Originally published in Wealth Point, November 2018
If you’re a business owner, it’s likely that you’ve been impacted by The Tax Cuts and Jobs Act that was signed into law in December 2017. As we approach tax season, we review some of the significant changes enacted by the law, and its impact on business owners
The Tax Cuts and Jobs Act is the largest tax reform legislation passed in over 30 years, and implements tax law changes that impact virtually all individuals and businesses. If you’re a business owner, here are some tips to make the most of these new tax provisions. We encourage you to speak with your advisor and tax professional about how these changes will impact your taxes for 2018 and beyond.

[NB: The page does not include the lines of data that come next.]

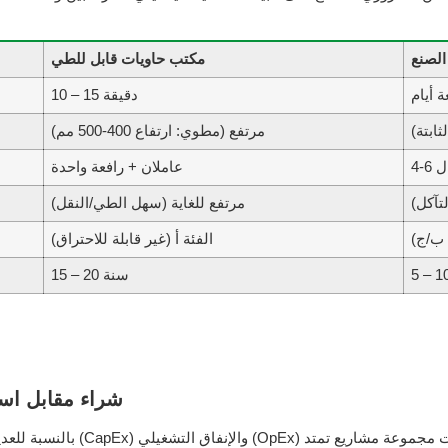
الصنع
مكتب حاويات قابل للطي
 أيام
10 – 15 دقيقة
ثابتة)
مرتفع (مطوي: ارتفاع 400-500 مم)
ال
عاملان + رافعة واحدة
تآكل)
مرتفع للغاية (سهل الطي/النقل)
 ب/ج)
الفئة أ (غير قابلة للاحتراق)
15 – 20 سنة
شراء مقابل اس
بالنسبة للعديد من الشركات، يعتم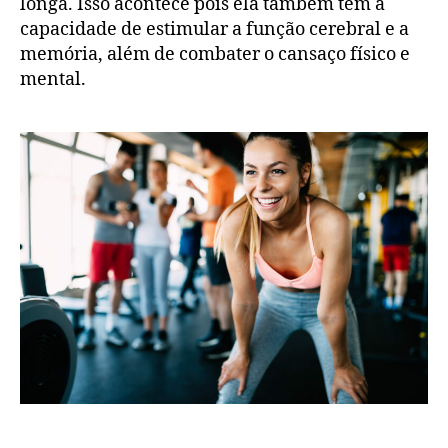
longa. Isso acontece pois ela também tem a
capacidade de estimular a função cerebral e a
memória, além de combater o cansaço físico e
mental.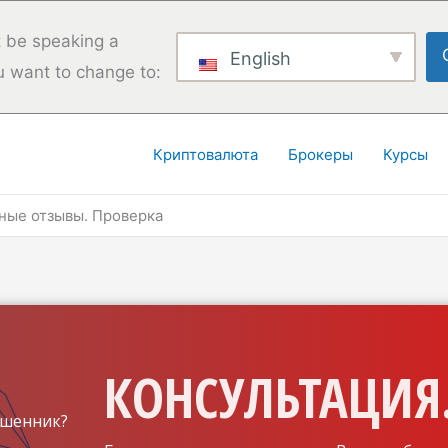
 be speaking a
English
u want to change to:
Криптовалюта
Брокеры
Курсы
ные отзывы. Проверка
КОНСУЛЬТАЦИЯ.
шенник?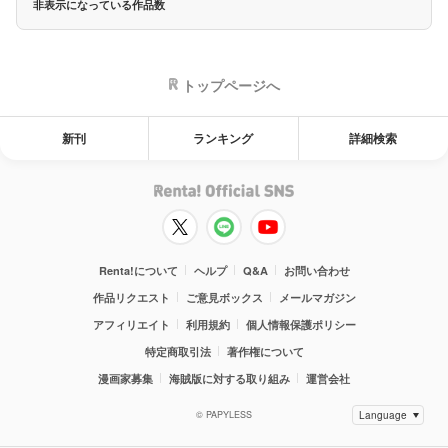
非表示になっている作品数
トップページへ
新刊
ランキング
詳細検索
Renta!について
ヘルプ
Q&A
お問い合わせ
作品リクエスト
ご意見ボックス
メールマガジン
アフィリエイト
利用規約
個人情報保護ポリシー
特定商取引法
著作権について
漫画家募集
海賊版に対する取り組み
運営会社
© PAPYLESS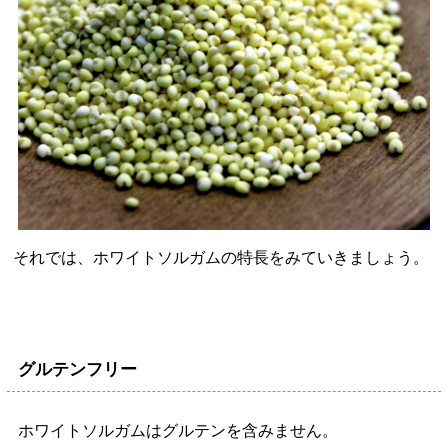
それでは、ホワイトソルガムの特長をみていきましょう。
グルテンフリー
ホワイトソルガムはグルテンを含みません。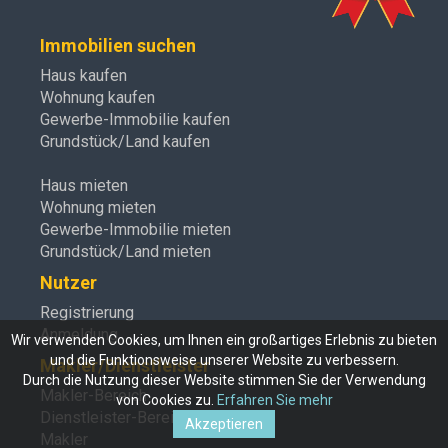
Immobilien suchen
Haus kaufen
Wohnung kaufen
Gewerbe-Immobilie kaufen
Grundstück/Land kaufen
Haus mieten
Wohnung mieten
Gewerbe-Immobilie mieten
Grundstück/Land mieten
Nutzer
Registrierung
Anmeldung
Wir verwenden Cookies, um Ihnen ein großartiges Erlebnis zu bieten
und die Funktionsweise unserer Website zu verbessern.
Makler/Dienstleister
Durch die Nutzung dieser Website stimmen Sie der Verwendung
Makler-Bereich
von Cookies zu.
Erfahren Sie mehr
Dienstleister-Bereich
Akzeptieren
Makler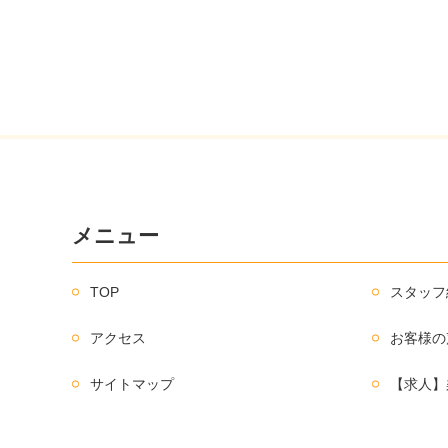
メニュー
TOP
スタッフ
アクセス
お客様の
サイトマップ
【求人】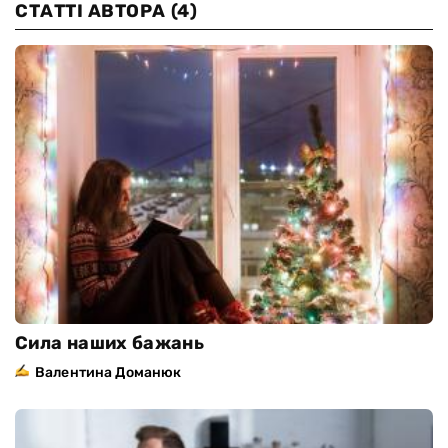
СТАТТІ АВТОРА
(4)
Сила наших бажань
Валентина Доманюк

One of the most significant changes from this new tax law is that C-corporations are taxed at a flat rate of 21% – a decrease from the previous range of 15%–35%. At face value, this new tax rate for C-corps makes them look more attractive compared to other business types, such as partnerships, limited liability companies (LLCs), and S-corporations (referred to as pass-through entities).
If you’re a sole proprietor (or independent contractor) or own an interest in a partnership, LLC or S-corp, you’re taxed under the individual tax brackets, meaning you could be dealing with taxes at the maximum tax bracket of 37%.

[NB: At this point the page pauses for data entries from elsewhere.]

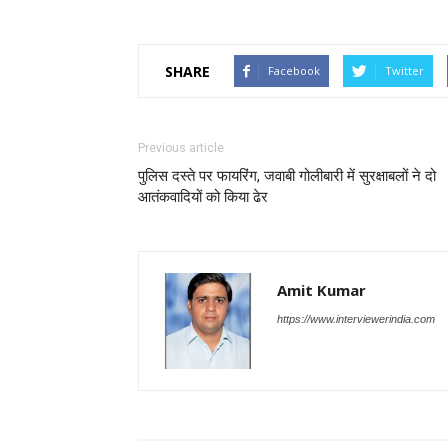
SHARE
Facebook
Twitter
Previous article
पुलिस दस्ते पर फायरिंग, जवाबी गोलीबारी में सुरक्षाबलों ने दो
आतंकवादियों को किया ढेर
Amit Kumar
https://www.interviewerindia.com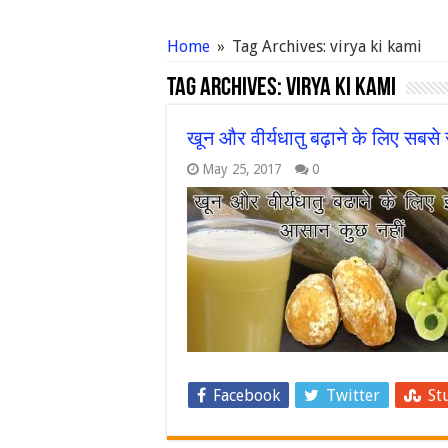
Home
»
Tag Archives: virya ki kami
Tag Archives:
virya ki kami
खून और वीर्यधातु बढ़ाने के लिए स
May 25, 2017
0
Facebook
Twitter
St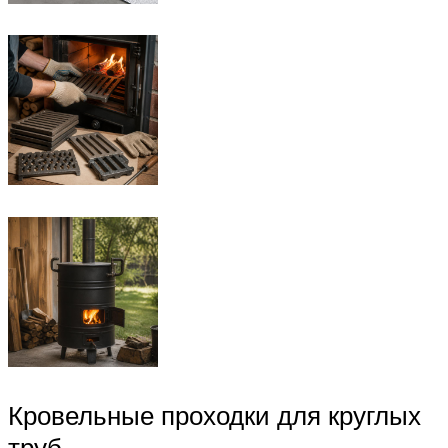
Кровельные проходки для круглых
труб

However, before you decide to switch your business entity to a C-corporation, it’s important to review your cash flow needs carefully. With C-corps, you often hear the term “double taxation,” which means that C-corps are taxed on income at the corporate level, and shareholders are then taxed on the same income when it’s distributed as dividends. Depending on your tax bracket, under current law, you’re looking at dividends being taxed at 0%, 15%, or 20% respectively, and there’s often a 3.8% additional tax.
If you need to withdraw money from your business for living expenses, C-corps are often worse than other entity types, as shown in Table 1. If you are able to leave your business’s earnings untouched and keep them within the business, reincorporating your business as a C-corporation may be worth considering.
The new tax law does include some benefits for business owners operating pass-through entities. Starting this year, there is a deduction of up to 20% for qualified business income (also called the “pass-through” deduction) available to business owners with entities other than C-corporations. However, there are two qualifiers that could reduce or eliminate the deduction:
Is your taxable income over or under the income threshold? This is the most important question to determine if you can utilize the 20% pass-through deduction. Even if you think these two qualifiers (your taxable income and business type) exclude your business from taking advantage of this deduction, there are potential workarounds that may help.
Since you can take the full deduction if you come under the income thresholds, reducing your income is one of the simplest ways to maximize the deduction.
Depending on whether your taxable income falls over or under the income threshold (again, over $157,500 as a single filer or $315,000 for married couples), you can consider paying additional wages from the business to take the full deduction.
An important note: This scenario assumes your business is a qualified “non-specified” business eligible for the deduction. Please see your advisor to determine if paying additional wages makes sense for you and your business, and how much in wages you should pay to take advantage of this deduction. In general, the deduction is limited to 50% of the wages paid, which works out to paying 28.57% of net income as wages.